Abortions, workplace drinking and violence are common issues for female entertainment workers – many of whom are expected to have sex with customers – in Cambodia’s major cities, a Ministry of Education, Youth and Sport report launched yesterday says.

According to the study, designed by NGO FHI 360 and UNICEF Cambodia to examine HIV risks among such workers, most women profiled had not consented to their first sexual encounter and had entered the industry because they were desperate for money.

“For the majority of [female entertainment workers], sexual debut was primarily nonconsensual, occurring in the context of rape or coercion, before the age of 18,” the report says.

Abortions are common, while the use of contraception other than condoms is not, it adds.

The study, which profiled 77 women, men and those identifying as transgender working in Phnom Penh, Siem Reap, Poipet and Sihanoukville, found that, despite commercial sex being a driver of a “concentrated HIV epidemic”, accurate knowledge of HIV prevention among those studied ranged from moderate to high.
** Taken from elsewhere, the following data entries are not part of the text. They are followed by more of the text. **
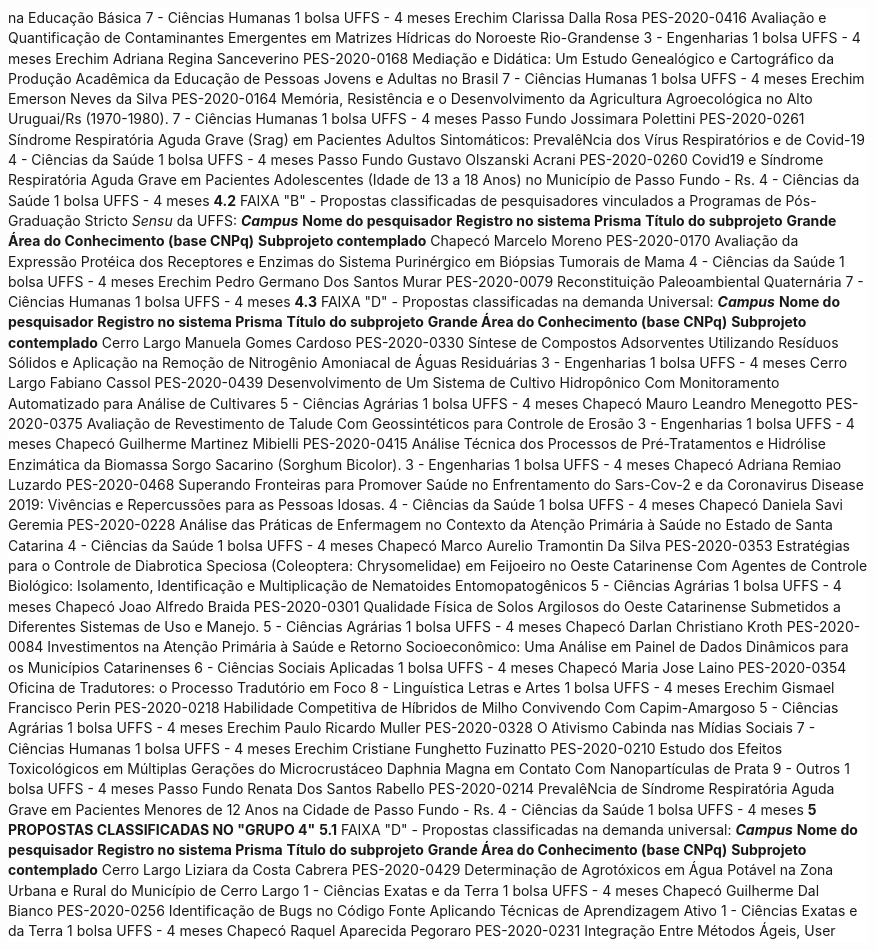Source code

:na Educação Básica   7 - Ciências Humanas   1 bolsa UFFS - 4 meses     Erechim   Clarissa Dalla Rosa   PES-2020-0416   Avaliação e Quantificação de Contaminantes Emergentes em Matrizes Hídricas do Noroeste Rio-Grandense   3 - Engenharias   1 bolsa UFFS - 4 meses     Erechim   Adriana Regina Sanceverino   PES-2020-0168   Mediação e Didática: Um Estudo Genealógico e Cartográfico da Produção Acadêmica da Educação de Pessoas Jovens e Adultas no Brasil   7 - Ciências Humanas   1 bolsa UFFS - 4 meses     Erechim   Emerson Neves da Silva   PES-2020-0164   Memória, Resistência e o Desenvolvimento da Agricultura Agroecológica no Alto Uruguai/Rs (1970-1980).   7 - Ciências Humanas   1 bolsa UFFS - 4 meses     Passo Fundo   Jossimara Polettini   PES-2020-0261   Síndrome Respiratória Aguda Grave (Srag) em Pacientes Adultos Sintomáticos: PrevalêNcia dos Vírus Respiratórios e de Covid-19   4 - Ciências da Saúde   1 bolsa UFFS - 4 meses     Passo Fundo   Gustavo Olszanski Acrani   PES-2020-0260   Covid19 e Síndrome Respiratória Aguda Grave em Pacientes Adolescentes (Idade de 13 a 18 Anos) no Município de Passo Fundo - Rs.   4 - Ciências da Saúde   1 bolsa UFFS - 4 meses     **4.2**  FAIXA "B" - Propostas classificadas de pesquisadores vinculados a Programas de Pós-Graduação Stricto *Sensu*  da UFFS:      ***Campus***    **Nome do pesquisador**   **Registro no sistema Prisma**   **Título do subprojeto**   **Grande Área do Conhecimento (base CNPq)**   **Subprojeto contemplado**      Chapecó   Marcelo Moreno   PES-2020-0170   Avaliação da Expressão Protéica dos Receptores e Enzimas do Sistema Purinérgico em Biópsias Tumorais de Mama   4 - Ciências da Saúde   1 bolsa UFFS - 4 meses     Erechim   Pedro Germano Dos Santos Murar   PES-2020-0079   Reconstituição Paleoambiental Quaternária   7 - Ciências Humanas   1 bolsa UFFS - 4 meses     **4.3**  FAIXA "D" - Propostas classificadas na demanda Universal:      ***Campus***    **Nome do pesquisador**   **Registro no sistema Prisma**   **Título do subprojeto**   **Grande Área do Conhecimento (base CNPq)**   **Subprojeto contemplado**      Cerro Largo   Manuela Gomes Cardoso   PES-2020-0330   Síntese de Compostos Adsorventes Utilizando Resíduos Sólidos e Aplicação na Remoção de Nitrogênio Amoniacal de Águas Residuárias   3 - Engenharias   1 bolsa UFFS - 4 meses     Cerro Largo   Fabiano Cassol   PES-2020-0439   Desenvolvimento de Um Sistema de Cultivo Hidropônico Com Monitoramento Automatizado para Análise de Cultivares   5 - Ciências Agrárias   1 bolsa UFFS - 4 meses     Chapecó   Mauro Leandro Menegotto   PES-2020-0375   Avaliação de Revestimento de Talude Com Geossintéticos para Controle de Erosão   3 - Engenharias   1 bolsa UFFS - 4 meses     Chapecó   Guilherme Martinez Mibielli   PES-2020-0415   Análise Técnica dos Processos de Pré-Tratamentos e Hidrólise Enzimática da Biomassa Sorgo Sacarino (Sorghum Bicolor).   3 - Engenharias   1 bolsa UFFS - 4 meses     Chapecó   Adriana Remiao Luzardo   PES-2020-0468   Superando Fronteiras para Promover Saúde no Enfrentamento do Sars-Cov-2 e da Coronavirus Disease 2019: Vivências e Repercussões para as Pessoas Idosas.   4 - Ciências da Saúde   1 bolsa UFFS - 4 meses     Chapecó   Daniela Savi Geremia   PES-2020-0228   Análise das Práticas de Enfermagem no Contexto da Atenção Primária à Saúde no Estado de Santa Catarina   4 - Ciências da Saúde   1 bolsa UFFS - 4 meses     Chapecó   Marco Aurelio Tramontin Da Silva   PES-2020-0353   Estratégias para o Controle de Diabrotica Speciosa (Coleoptera: Chrysomelidae) em Feijoeiro no Oeste Catarinense Com Agentes de Controle Biológico: Isolamento, Identificação e Multiplicação de Nematoides Entomopatogênicos   5 - Ciências Agrárias   1 bolsa UFFS - 4 meses     Chapecó   Joao Alfredo Braida   PES-2020-0301   Qualidade Física de Solos Argilosos do Oeste Catarinense Submetidos a Diferentes Sistemas de Uso e Manejo.   5 - Ciências Agrárias   1 bolsa UFFS - 4 meses     Chapecó   Darlan Christiano Kroth   PES-2020-0084   Investimentos na Atenção Primária à Saúde e Retorno Socioeconômico: Uma Análise em Painel de Dados Dinâmicos para os Municípios Catarinenses   6 - Ciências Sociais Aplicadas   1 bolsa UFFS - 4 meses     Chapecó   Maria Jose Laino   PES-2020-0354   Oficina de Tradutores: o Processo Tradutório em Foco   8 - Linguística Letras e Artes   1 bolsa UFFS - 4 meses     Erechim   Gismael Francisco Perin   PES-2020-0218   Habilidade Competitiva de Híbridos de Milho Convivendo Com Capim-Amargoso   5 - Ciências Agrárias   1 bolsa UFFS - 4 meses     Erechim   Paulo Ricardo Muller   PES-2020-0328   O Ativismo Cabinda nas Mídias Sociais   7 - Ciências Humanas   1 bolsa UFFS - 4 meses     Erechim   Cristiane Funghetto Fuzinatto   PES-2020-0210   Estudo dos Efeitos Toxicológicos em Múltiplas Gerações do Microcrustáceo Daphnia Magna em Contato Com Nanopartículas de Prata   9 - Outros   1 bolsa UFFS - 4 meses     Passo Fundo   Renata Dos Santos Rabello   PES-2020-0214   PrevalêNcia de Síndrome Respiratória Aguda Grave em Pacientes Menores de 12 Anos na Cidade de Passo Fundo - Rs.   4 - Ciências da Saúde   1 bolsa UFFS - 4 meses      **5 PROPOSTAS CLASSIFICADAS NO "GRUPO 4"** **5.1**  FAIXA "D" - Propostas classificadas na demanda universal:      ***Campus***    **Nome do pesquisador**   **Registro no sistema Prisma**   **Título do subprojeto**   **Grande Área do Conhecimento (base CNPq)**   **Subprojeto contemplado**      Cerro Largo   Liziara da Costa Cabrera   PES-2020-0429   Determinação de Agrotóxicos em Água Potável na Zona Urbana e Rural do Município de Cerro Largo   1 - Ciências Exatas e da Terra   1 bolsa UFFS - 4 meses     Chapecó   Guilherme Dal Bianco   PES-2020-0256   Identificação de Bugs no Código Fonte Aplicando Técnicas de Aprendizagem Ativo   1 - Ciências Exatas e da Terra   1 bolsa UFFS - 4 meses     Chapecó   Raquel Aparecida Pegoraro   PES-2020-0231   Integração Entre Métodos Ágeis, User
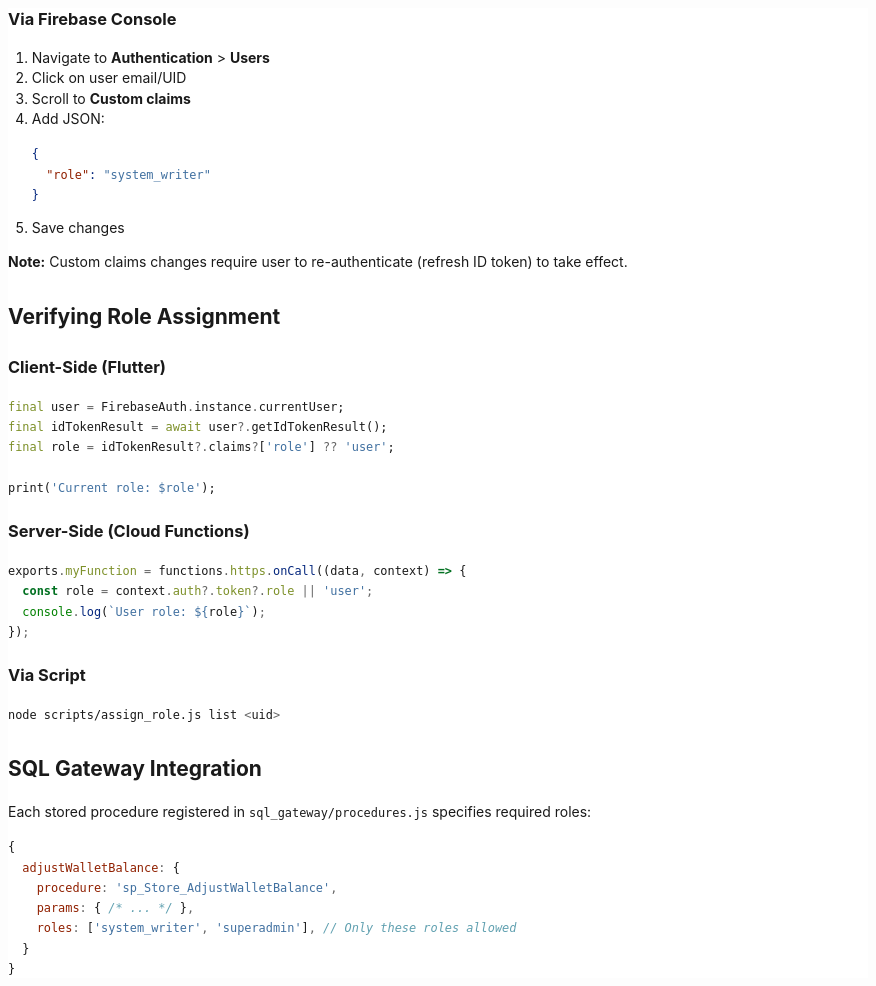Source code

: ### Via Firebase Console

1. Navigate to **Authentication** > **Users**
2. Click on user email/UID
3. Scroll to **Custom claims**
4. Add JSON:
   ```json
   {
     "role": "system_writer"
   }
   ```
5. Save changes

**Note:** Custom claims changes require user to re-authenticate (refresh ID token) to take effect.

## Verifying Role Assignment

### Client-Side (Flutter)

```dart
final user = FirebaseAuth.instance.currentUser;
final idTokenResult = await user?.getIdTokenResult();
final role = idTokenResult?.claims?['role'] ?? 'user';

print('Current role: $role');
```

### Server-Side (Cloud Functions)

```javascript
exports.myFunction = functions.https.onCall((data, context) => {
  const role = context.auth?.token?.role || 'user';
  console.log(`User role: ${role}`);
});
```

### Via Script

```bash
node scripts/assign_role.js list <uid>
```

## SQL Gateway Integration

Each stored procedure registered in `sql_gateway/procedures.js` specifies required roles:

```javascript
{
  adjustWalletBalance: {
    procedure: 'sp_Store_AdjustWalletBalance',
    params: { /* ... */ },
    roles: ['system_writer', 'superadmin'], // Only these roles allowed
  }
}
```
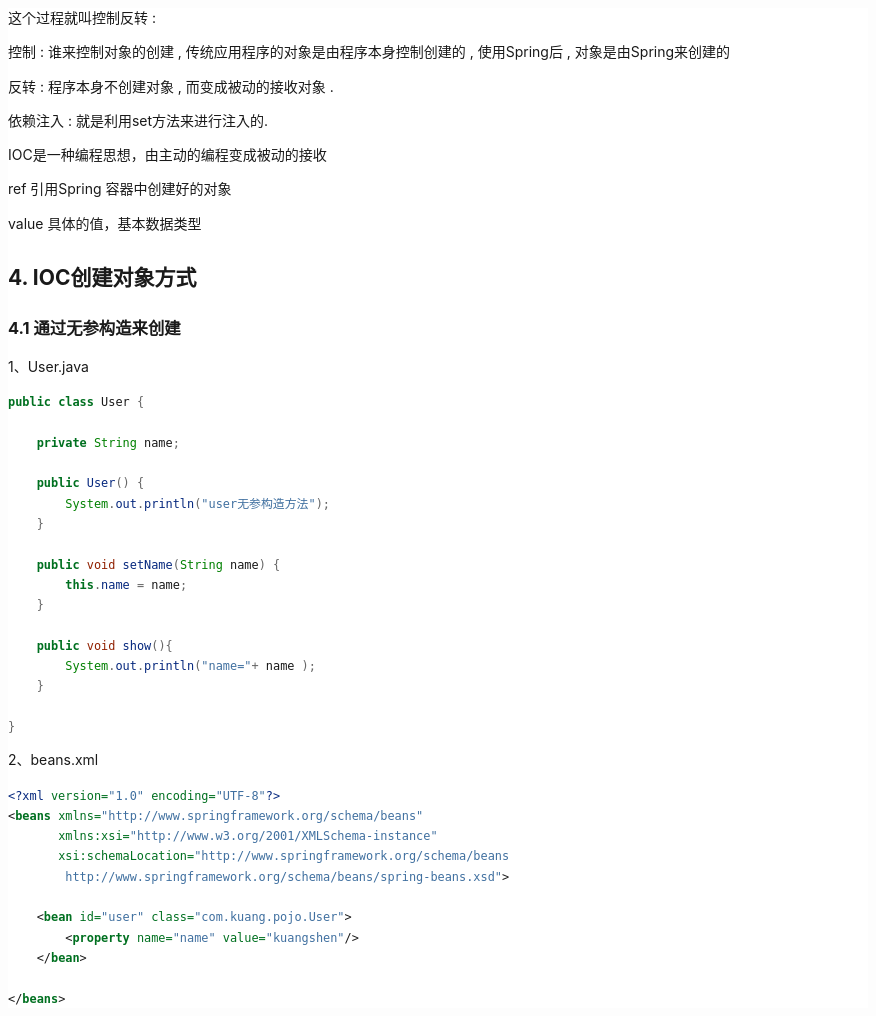 这个过程就叫控制反转 :

控制 : 谁来控制对象的创建 , 传统应用程序的对象是由程序本身控制创建的 , 使用Spring后 , 对象是由Spring来创建的

反转 : 程序本身不创建对象 , 而变成被动的接收对象 .

依赖注入 : 就是利用set方法来进行注入的.

IOC是一种编程思想，由主动的编程变成被动的接收

 

ref 引用Spring 容器中创建好的对象

value 具体的值，基本数据类型



## 4. IOC创建对象方式

### 4.1 通过无参构造来创建

1、User.java

```java
public class User {
 
    private String name;
 
    public User() {
        System.out.println("user无参构造方法");
    }
 
    public void setName(String name) {
        this.name = name;
    }
 
    public void show(){
        System.out.println("name="+ name );
    }
 
}
```



2、beans.xml

```xml
<?xml version="1.0" encoding="UTF-8"?>
<beans xmlns="http://www.springframework.org/schema/beans"
       xmlns:xsi="http://www.w3.org/2001/XMLSchema-instance"
       xsi:schemaLocation="http://www.springframework.org/schema/beans
        http://www.springframework.org/schema/beans/spring-beans.xsd">
 
    <bean id="user" class="com.kuang.pojo.User">
        <property name="name" value="kuangshen"/>
    </bean>
 
</beans>
```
The majority of the 41 women profiled, who were aged 18 to 29, worked in beer gardens, karaoke venues, massage parlours or brothels, while most of the 23 men and 13 transgender workers – many of whom reported having been discriminated against – were freelancers.

The report, although not meant to be representative of the entire 35,000-plus industry, recommended the government focus on girls completing basic education – none of the women profiled finished high school, where sex-education is taught.

It also urged the government to support research into young people’s involvement in sex work and better implement the human trafficking law.

Muth Sokunny, adviser for HIV prevention at FHI 360, said preventing young people from entering sex work and protecting those already in the industry should be priorities.

“For example, with drinking, [workers] have the right to say no, and entertainment venues should build good relationships with clients to try to protect [workers],” she said. “We have to address the ones at most high risk of HIV – the ones who are engaged in sex with clients.”

Mak Vann, Secretary of State at the Ministry of Education, welcomed the report.

“We must act on these recommendations, otherwise, the research will have been meaningless,” he said, calling the problems “very big concerns”.

Tia Phalla, deputy director of National AIDS Authority, said about 500 youths were infected with HIV each year.